Work to complete
Please repeat each line of the data exactly, with nothing left out.
------ Material provided
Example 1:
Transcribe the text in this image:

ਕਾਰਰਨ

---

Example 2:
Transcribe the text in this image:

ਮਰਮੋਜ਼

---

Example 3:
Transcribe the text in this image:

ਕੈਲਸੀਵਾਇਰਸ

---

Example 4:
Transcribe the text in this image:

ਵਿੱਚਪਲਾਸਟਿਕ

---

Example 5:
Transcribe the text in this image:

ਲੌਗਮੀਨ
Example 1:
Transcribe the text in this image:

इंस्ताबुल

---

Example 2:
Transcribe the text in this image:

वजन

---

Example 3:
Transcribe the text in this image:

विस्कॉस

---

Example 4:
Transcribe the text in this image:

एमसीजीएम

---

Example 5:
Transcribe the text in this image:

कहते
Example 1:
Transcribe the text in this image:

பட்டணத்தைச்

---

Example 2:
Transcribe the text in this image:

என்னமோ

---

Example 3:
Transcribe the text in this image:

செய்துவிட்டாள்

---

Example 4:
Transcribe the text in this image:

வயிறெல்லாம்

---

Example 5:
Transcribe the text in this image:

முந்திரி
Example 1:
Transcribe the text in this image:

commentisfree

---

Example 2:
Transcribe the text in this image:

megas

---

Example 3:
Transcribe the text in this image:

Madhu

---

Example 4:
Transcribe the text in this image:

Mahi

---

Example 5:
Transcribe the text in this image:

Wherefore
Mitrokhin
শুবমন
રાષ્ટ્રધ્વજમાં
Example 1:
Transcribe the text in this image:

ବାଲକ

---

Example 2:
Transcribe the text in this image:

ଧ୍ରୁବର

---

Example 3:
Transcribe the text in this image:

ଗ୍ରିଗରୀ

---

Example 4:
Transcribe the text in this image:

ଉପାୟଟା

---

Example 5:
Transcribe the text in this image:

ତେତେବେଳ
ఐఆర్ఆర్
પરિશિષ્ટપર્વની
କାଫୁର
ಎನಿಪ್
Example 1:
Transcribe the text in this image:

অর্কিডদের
------------
Reply to the task
Example 1:
Transcribe the text in this image:

ਕਾਰਰਨ

---

Example 2:
Transcribe the text in this image:

ਮਰਮੋਜ਼

---

Example 3:
Transcribe the text in this image:

ਕੈਲਸੀਵਾਇਰਸ

---

Example 4:
Transcribe the text in this image:

ਵਿੱਚਪਲਾਸਟਿਕ

---

Example 5:
Transcribe the text in this image:

ਲੌਗਮੀਨ
Example 1:
Transcribe the text in this image:

इंस्ताबुल

---

Example 2:
Transcribe the text in this image:

वजन

---

Example 3:
Transcribe the text in this image:

विस्कॉस

---

Example 4:
Transcribe the text in this image:

एमसीजीएम

---

Example 5:
Transcribe the text in this image:

कहते
Example 1:
Transcribe the text in this image:

பட்டணத்தைச்

---

Example 2:
Transcribe the text in this image:

என்னமோ

---

Example 3:
Transcribe the text in this image:

செய்துவிட்டாள்

---

Example 4:
Transcribe the text in this image:

வயிறெல்லாம்

---

Example 5:
Transcribe the text in this image:

முந்திரி
Example 1:
Transcribe the text in this image:

commentisfree

---

Example 2:
Transcribe the text in this image:

megas

---

Example 3:
Transcribe the text in this image:

Madhu

---

Example 4:
Transcribe the text in this image:

Mahi

---

Example 5:
Transcribe the text in this image:

Wherefore
Mitrokhin
শুবমন
રાષ્ટ્રધ્વજમાં
Example 1:
Transcribe the text in this image:

ବାଲକ

---

Example 2:
Transcribe the text in this image:

ଧ୍ରୁବର

---

Example 3:
Transcribe the text in this image:

ଗ୍ରିଗରୀ

---

Example 4:
Transcribe the text in this image:

ଉପାୟଟା

---

Example 5:
Transcribe the text in this image:

ତେତେବେଳ
ఐఆర్ఆర్
પરિશિષ્ટપર્વની
କାଫୁର
ಎನಿಪ್
Example 1:
Transcribe the text in this image:

অর্কিডদের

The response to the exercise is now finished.